MATERIAL SUPPLIED below:

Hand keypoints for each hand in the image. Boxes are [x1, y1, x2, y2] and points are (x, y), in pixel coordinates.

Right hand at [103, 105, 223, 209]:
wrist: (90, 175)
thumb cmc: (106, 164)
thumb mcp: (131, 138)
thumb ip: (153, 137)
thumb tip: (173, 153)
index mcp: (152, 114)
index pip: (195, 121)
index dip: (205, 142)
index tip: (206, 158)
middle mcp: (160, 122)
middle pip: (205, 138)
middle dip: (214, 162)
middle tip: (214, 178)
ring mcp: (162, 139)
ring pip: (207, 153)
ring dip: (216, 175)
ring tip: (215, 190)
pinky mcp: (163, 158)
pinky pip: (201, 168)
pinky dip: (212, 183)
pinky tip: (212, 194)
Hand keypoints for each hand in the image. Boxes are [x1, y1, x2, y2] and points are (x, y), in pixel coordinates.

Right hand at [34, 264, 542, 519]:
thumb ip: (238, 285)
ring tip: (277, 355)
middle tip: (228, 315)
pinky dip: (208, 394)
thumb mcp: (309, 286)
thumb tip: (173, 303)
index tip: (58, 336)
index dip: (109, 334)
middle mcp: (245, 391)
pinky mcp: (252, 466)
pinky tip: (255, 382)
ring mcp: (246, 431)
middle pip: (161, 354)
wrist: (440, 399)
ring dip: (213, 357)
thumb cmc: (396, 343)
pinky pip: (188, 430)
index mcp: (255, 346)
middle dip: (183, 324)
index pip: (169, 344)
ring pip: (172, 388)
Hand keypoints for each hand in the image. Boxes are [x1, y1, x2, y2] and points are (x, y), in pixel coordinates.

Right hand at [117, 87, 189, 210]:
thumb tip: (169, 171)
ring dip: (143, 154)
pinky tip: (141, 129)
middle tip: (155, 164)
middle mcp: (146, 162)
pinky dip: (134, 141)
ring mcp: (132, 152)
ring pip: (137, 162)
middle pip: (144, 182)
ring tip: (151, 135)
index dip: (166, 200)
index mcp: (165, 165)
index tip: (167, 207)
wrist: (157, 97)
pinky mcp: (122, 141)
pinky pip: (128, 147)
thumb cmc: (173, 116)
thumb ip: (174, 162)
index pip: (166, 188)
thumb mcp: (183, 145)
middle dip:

End of MATERIAL SUPPLIED.

*WORK TASK:*
Produce the lines from the top of the listing through the "ring tip: (215, 190)" line exactly as they appear, with no additional output.

*FINISHED TASK:*
Hand keypoints for each hand in the image. Boxes are [x1, y1, x2, y2] and points are (x, y), in pixel coordinates.

Right hand at [103, 105, 223, 209]:
wrist: (90, 175)
thumb cmc: (106, 164)
thumb mcp: (131, 138)
thumb ip: (153, 137)
thumb tip: (173, 153)
index mcp: (152, 114)
index pip: (195, 121)
index dip: (205, 142)
index tip: (206, 158)
middle mcp: (160, 122)
middle pip: (205, 138)
middle dip: (214, 162)
middle tip: (214, 178)
ring mcp: (162, 139)
ring pip: (207, 153)
ring dip: (216, 175)
ring tip: (215, 190)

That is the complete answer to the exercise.